Input data:
━━━━━━━━━━━━━━━━━━━━━━━━━━━━━━

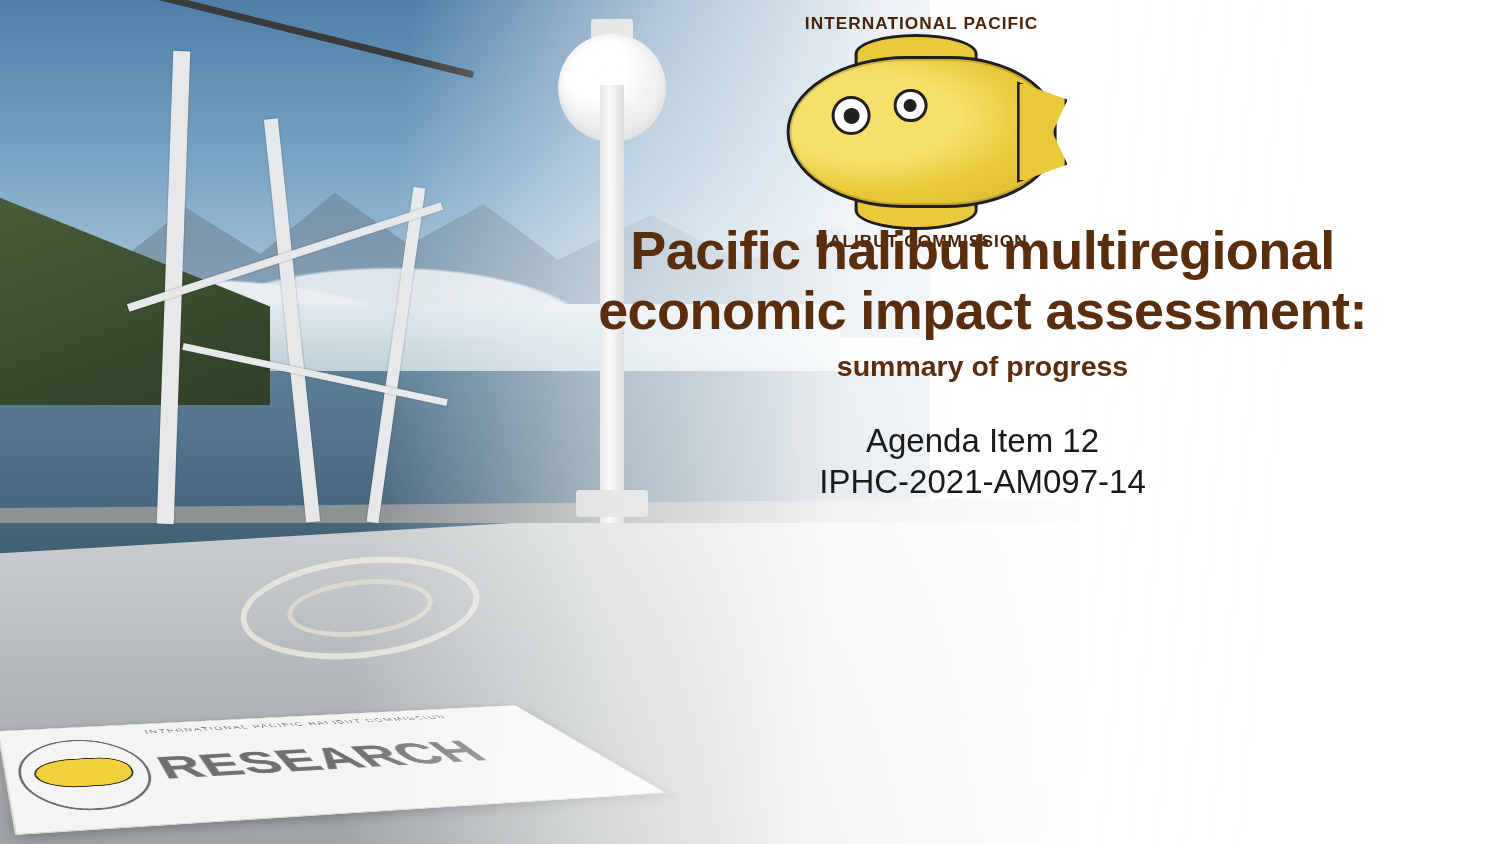International Pacific Halibut Commission
Research
International Pacific
Halibut Commission
Pacific halibut multiregional economic impact assessment:
summary of progress
Agenda Item 12
IPHC-2021-AM097-14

━━━━━━━━━━━━━━━━━━━━━━━━━━━━━━

Task objective: Everything in the listing above except the pictures should be duplicated exactly.

Solution to this problem:
International Pacific Halibut Commission
Research
International Pacific
Halibut Commission
Pacific halibut multiregional economic impact assessment:
summary of progress
Agenda Item 12
IPHC-2021-AM097-14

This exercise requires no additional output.